**TASK ITEM**
In the records below, the line with "laptop [491,296,540,340] -> none" opens the range and the line with "grey tray [580,310,608,333]" closes it; print that range exactly and nothing else.

**SOURCE MATERIAL**
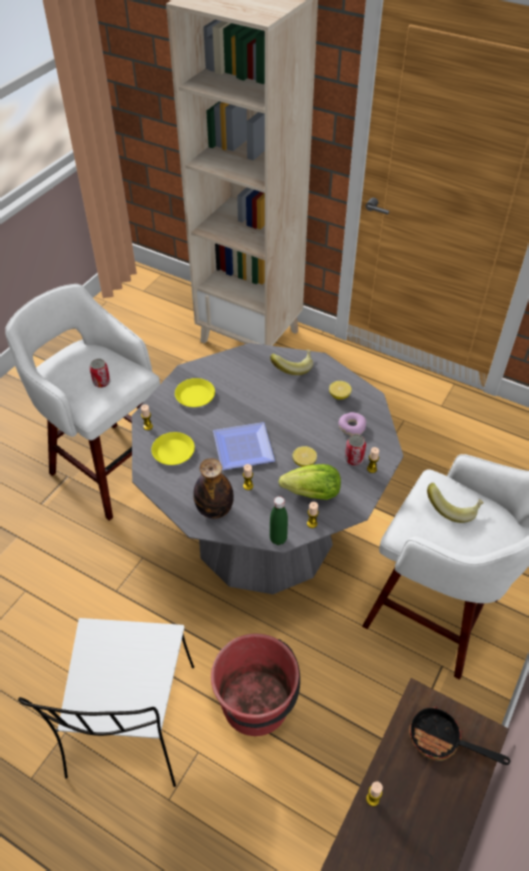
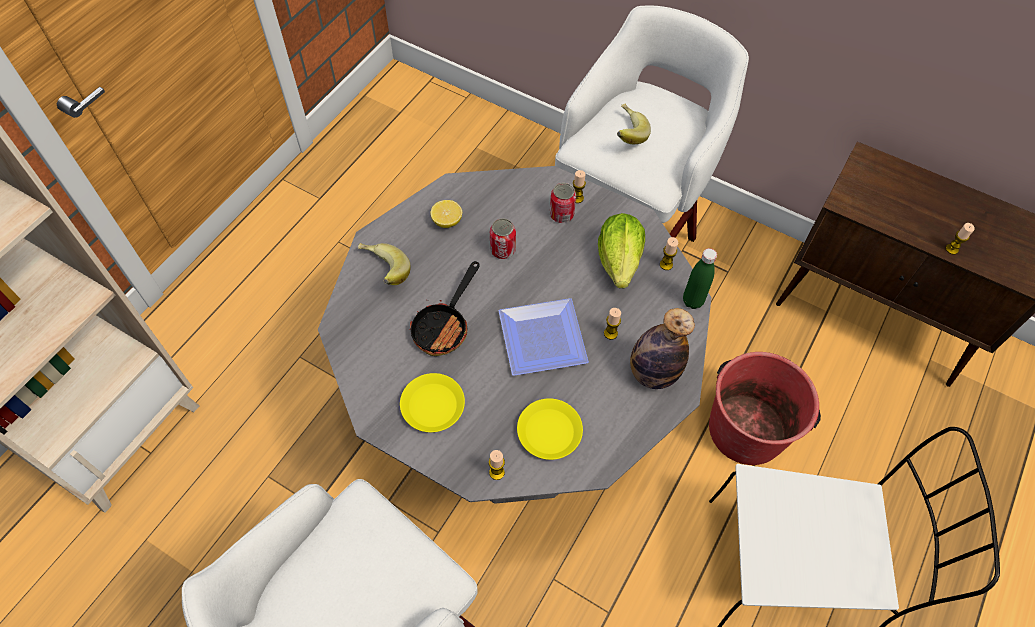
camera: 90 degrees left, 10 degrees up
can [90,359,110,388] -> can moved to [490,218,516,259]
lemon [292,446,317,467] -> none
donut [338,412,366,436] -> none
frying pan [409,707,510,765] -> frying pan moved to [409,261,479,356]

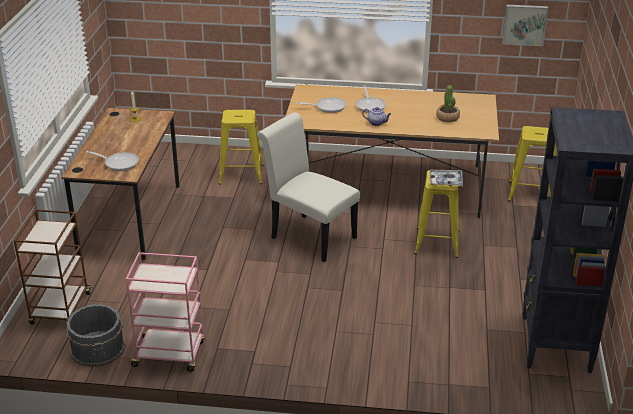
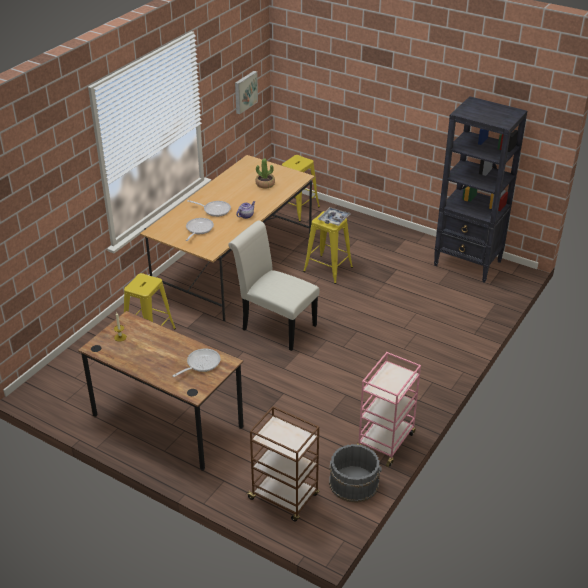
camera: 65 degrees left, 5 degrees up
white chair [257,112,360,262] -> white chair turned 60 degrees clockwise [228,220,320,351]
==
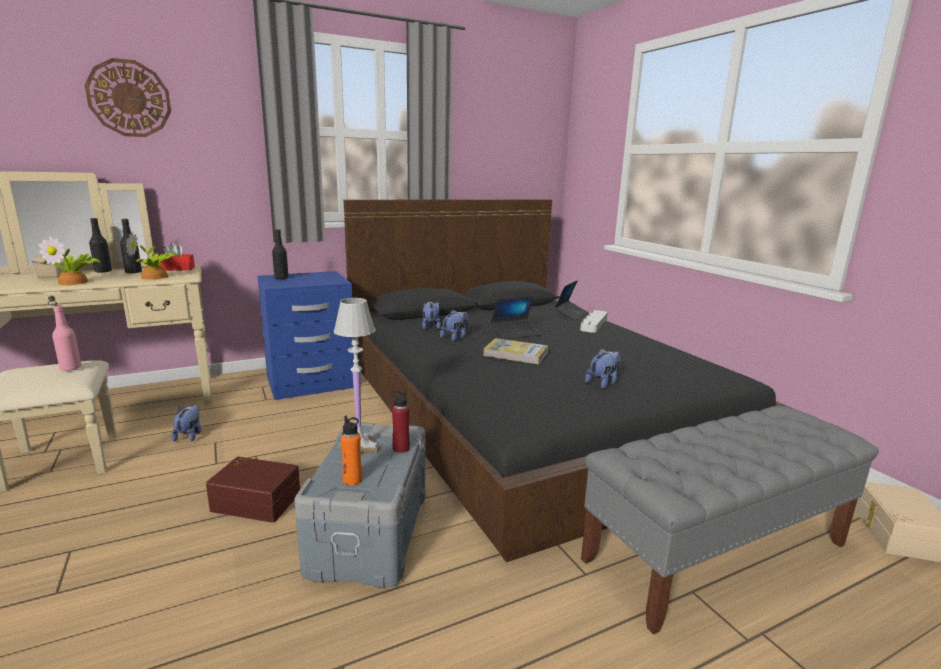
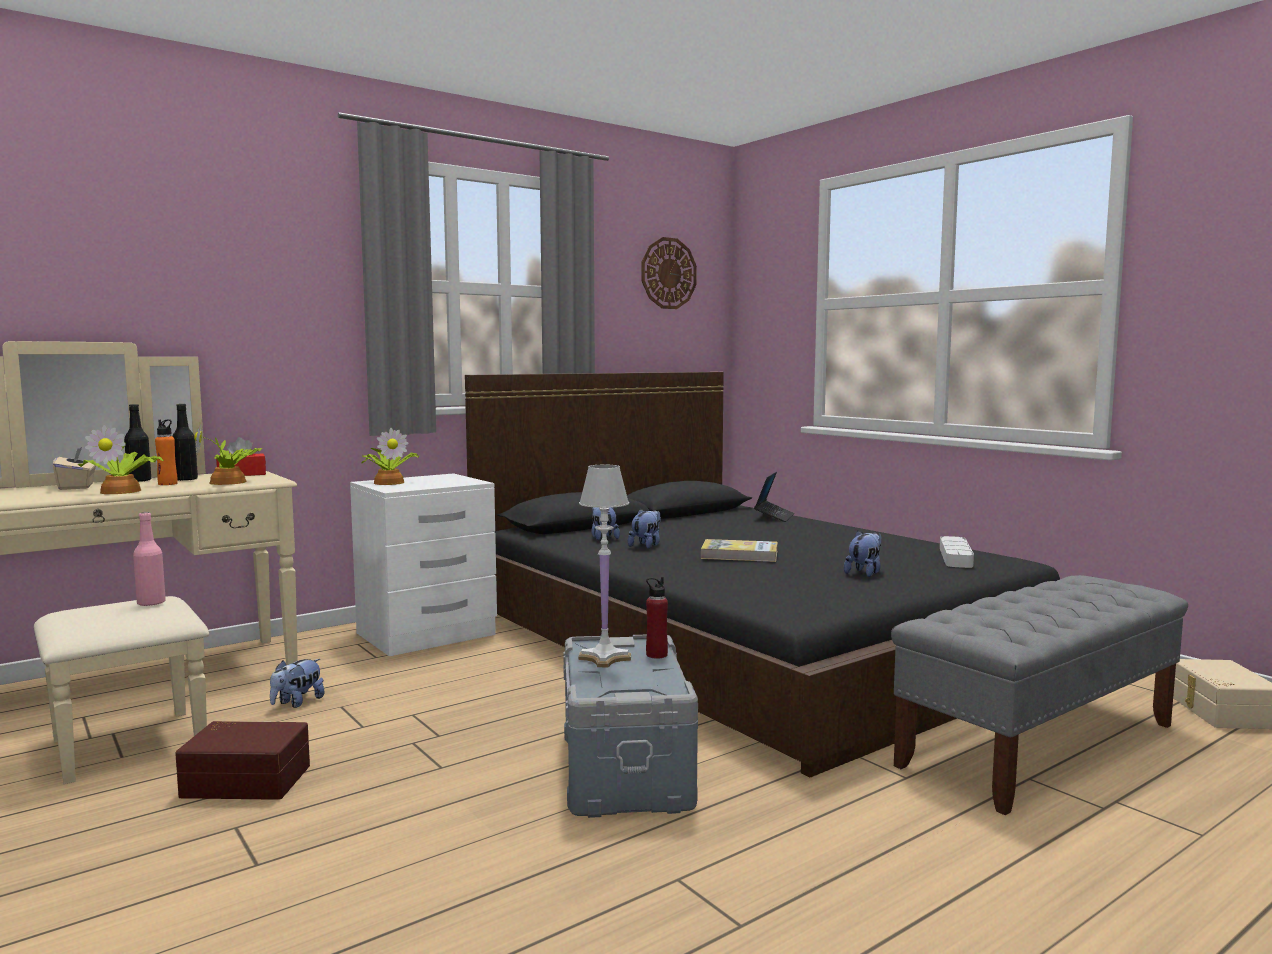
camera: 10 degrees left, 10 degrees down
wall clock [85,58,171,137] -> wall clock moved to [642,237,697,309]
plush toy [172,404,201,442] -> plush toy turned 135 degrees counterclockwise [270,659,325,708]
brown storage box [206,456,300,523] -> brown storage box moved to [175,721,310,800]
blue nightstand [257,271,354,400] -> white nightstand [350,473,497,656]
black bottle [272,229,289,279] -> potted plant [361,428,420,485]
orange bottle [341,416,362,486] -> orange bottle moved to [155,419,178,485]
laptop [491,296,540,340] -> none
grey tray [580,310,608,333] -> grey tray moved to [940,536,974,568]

**ANSWER**
laptop [491,296,540,340] -> none
grey tray [580,310,608,333] -> grey tray moved to [940,536,974,568]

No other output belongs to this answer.